- _Excerpted passage_
= Beginning of Section =

If you want to test a combination of behaviours, write a separate specification of the behaviour for the combination. But always write the specifications for the individual behaviours first. When you combine behaviours there is a penalty in terms of complexity – of both the specification and the fixture code to support it.

Think “Given-When-Then”

This is an excellent way of structuring the concrete examples in the specifications, and getting into the mindset of specifying instead of scripting. I believe it was Dan North and Chris Matts who came up with the template:

Given (some context)
When (something happens)
then (some behaviour)


good practice Given a user called John;
When John logs in,
then a greeting is displayed saying "Hello John!".

Once you’ve written or thought about your behaviour using the Given-When-Then template, you can reword the sentence to make it less clunky. For example, in this case we can deduce that John is a user from the phrase “John logs in”, so we can drop the “Given” part and write something more readable like this:

good practice When John logs in, a greeting "Hello John!" is displayed.

= End of Section =

- _Records shown_
= Beginning of Section =

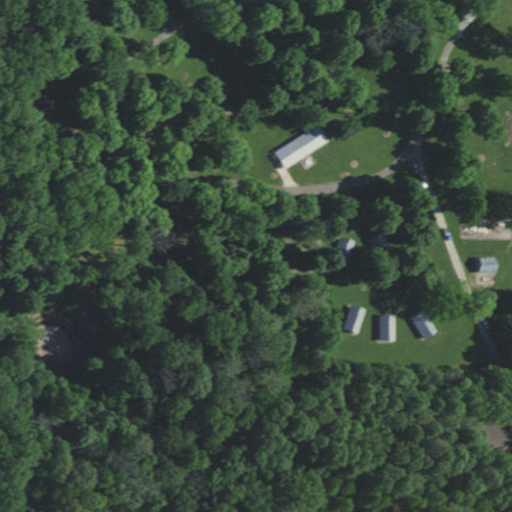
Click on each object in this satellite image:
road: (204, 13)
road: (418, 132)
building: (296, 146)
building: (376, 243)
building: (339, 251)
building: (482, 265)
road: (460, 273)
building: (350, 319)
building: (419, 324)
building: (382, 327)
building: (483, 436)
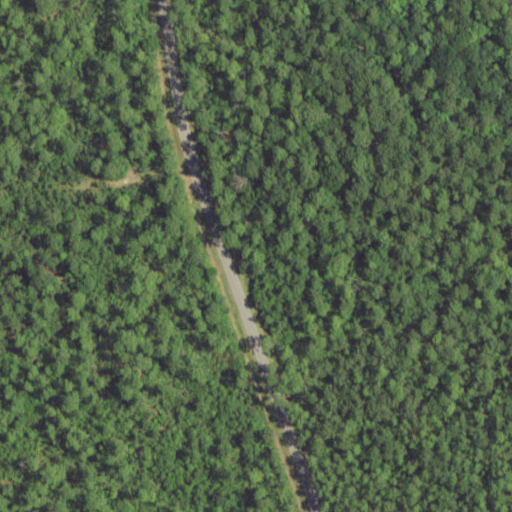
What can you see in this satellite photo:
road: (226, 259)
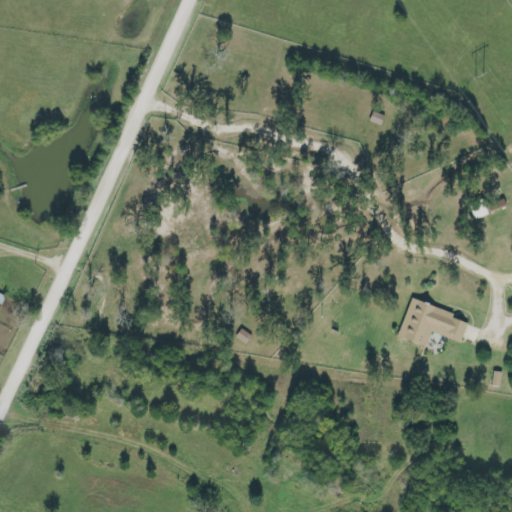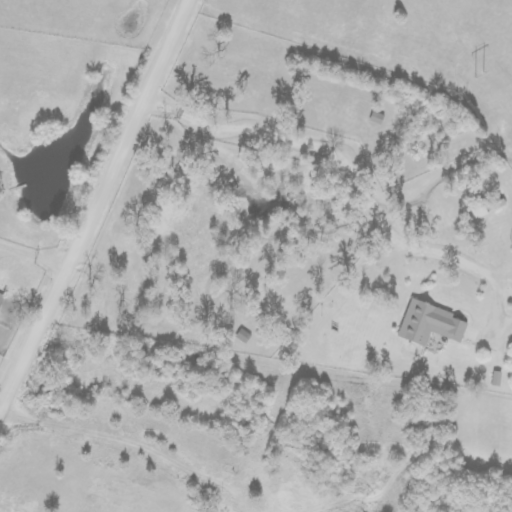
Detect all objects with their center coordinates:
power tower: (474, 72)
road: (197, 164)
building: (496, 204)
building: (477, 209)
road: (99, 212)
building: (428, 324)
road: (96, 355)
road: (6, 508)
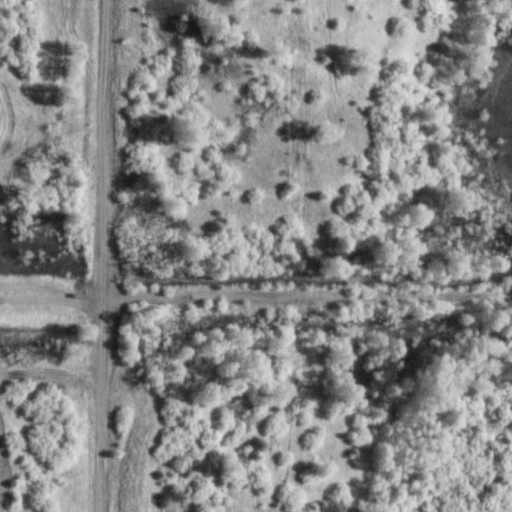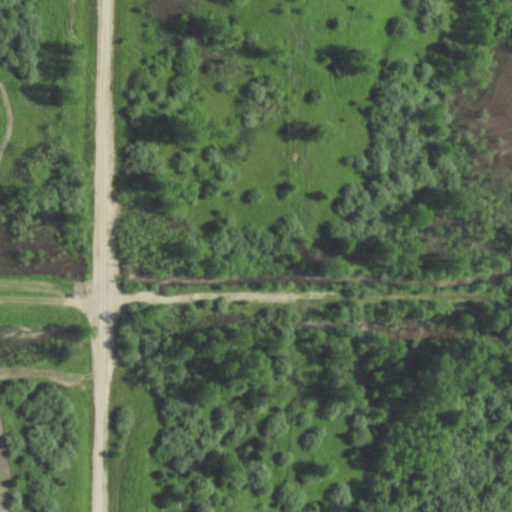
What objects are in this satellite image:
road: (94, 255)
road: (302, 306)
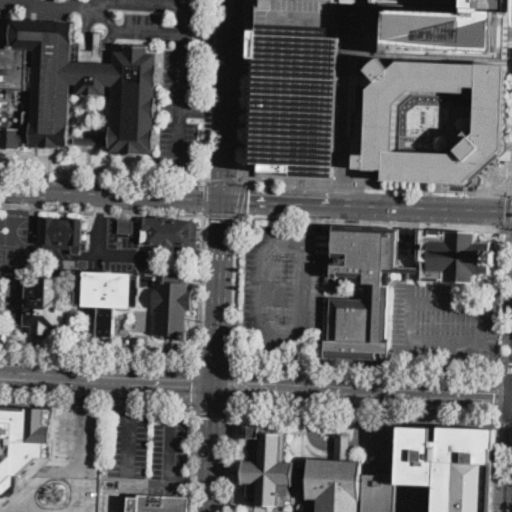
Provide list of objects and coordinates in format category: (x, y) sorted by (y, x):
building: (418, 1)
parking lot: (36, 8)
road: (92, 9)
road: (248, 11)
road: (90, 17)
building: (452, 24)
road: (117, 31)
road: (152, 32)
parking garage: (446, 32)
building: (446, 32)
road: (207, 35)
road: (109, 39)
building: (16, 67)
building: (347, 68)
parking lot: (172, 71)
building: (49, 77)
building: (94, 78)
building: (73, 86)
road: (180, 86)
parking lot: (296, 88)
building: (296, 88)
road: (243, 89)
road: (209, 90)
road: (229, 99)
building: (134, 101)
road: (345, 105)
road: (204, 110)
building: (433, 115)
building: (434, 119)
building: (16, 133)
building: (89, 140)
road: (510, 160)
road: (103, 173)
road: (222, 180)
road: (373, 186)
road: (312, 189)
road: (510, 193)
road: (112, 194)
road: (205, 197)
road: (240, 197)
traffic signals: (225, 199)
road: (31, 203)
road: (101, 203)
road: (368, 205)
road: (101, 210)
road: (508, 210)
road: (221, 214)
road: (375, 221)
road: (15, 223)
road: (310, 223)
building: (126, 225)
building: (126, 227)
building: (170, 230)
building: (64, 232)
road: (100, 233)
building: (171, 233)
building: (64, 234)
road: (30, 239)
parking lot: (72, 249)
building: (454, 255)
building: (456, 256)
building: (324, 259)
road: (74, 263)
road: (201, 285)
road: (235, 286)
building: (79, 287)
road: (221, 291)
building: (363, 291)
building: (366, 291)
parking lot: (285, 292)
building: (108, 296)
building: (109, 296)
road: (508, 300)
building: (38, 305)
building: (172, 306)
building: (173, 309)
building: (40, 310)
parking lot: (448, 323)
road: (306, 338)
road: (482, 343)
road: (99, 352)
road: (215, 357)
road: (198, 359)
road: (233, 360)
road: (305, 363)
road: (368, 363)
road: (446, 368)
road: (508, 369)
traffic signals: (192, 384)
road: (196, 385)
road: (230, 386)
traffic signals: (238, 386)
road: (255, 386)
road: (503, 395)
road: (81, 398)
road: (130, 398)
road: (97, 404)
road: (384, 404)
road: (212, 409)
road: (366, 414)
traffic signals: (216, 417)
road: (507, 422)
building: (21, 440)
building: (24, 440)
road: (383, 441)
parking lot: (383, 442)
parking lot: (128, 446)
road: (128, 446)
road: (333, 446)
building: (344, 446)
road: (214, 448)
road: (170, 451)
road: (194, 460)
road: (230, 461)
parking lot: (157, 465)
road: (500, 467)
parking garage: (65, 469)
building: (65, 469)
building: (269, 469)
building: (270, 469)
building: (437, 472)
building: (438, 472)
building: (336, 479)
road: (191, 483)
building: (337, 484)
road: (134, 487)
road: (30, 499)
building: (158, 503)
building: (159, 504)
road: (222, 506)
parking lot: (255, 510)
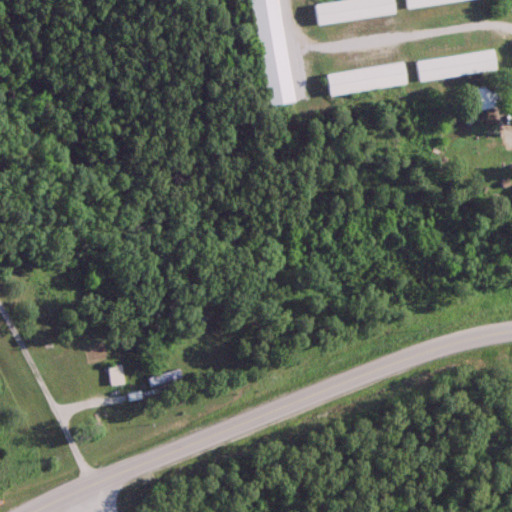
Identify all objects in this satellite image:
building: (428, 3)
building: (350, 11)
building: (267, 53)
building: (453, 67)
building: (363, 81)
building: (483, 100)
road: (13, 172)
building: (114, 376)
building: (162, 380)
road: (48, 392)
road: (270, 411)
road: (102, 498)
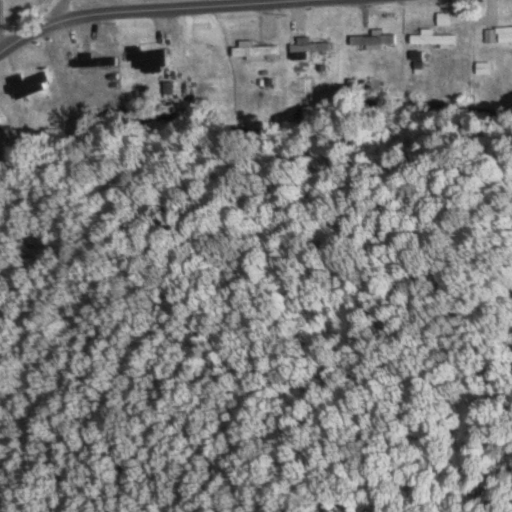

= End of Section =

- _Activity_
Reproduce the text on writing behavior specifications between "If you want" and "Given (some context)", inclusive.

- _Answer to this exercise_
If you want to test a combination of behaviours, write a separate specification of the behaviour for the combination. But always write the specifications for the individual behaviours first. When you combine behaviours there is a penalty in terms of complexity – of both the specification and the fixture code to support it.

Think “Given-When-Then”

This is an excellent way of structuring the concrete examples in the specifications, and getting into the mindset of specifying instead of scripting. I believe it was Dan North and Chris Matts who came up with the template:

Given (some context)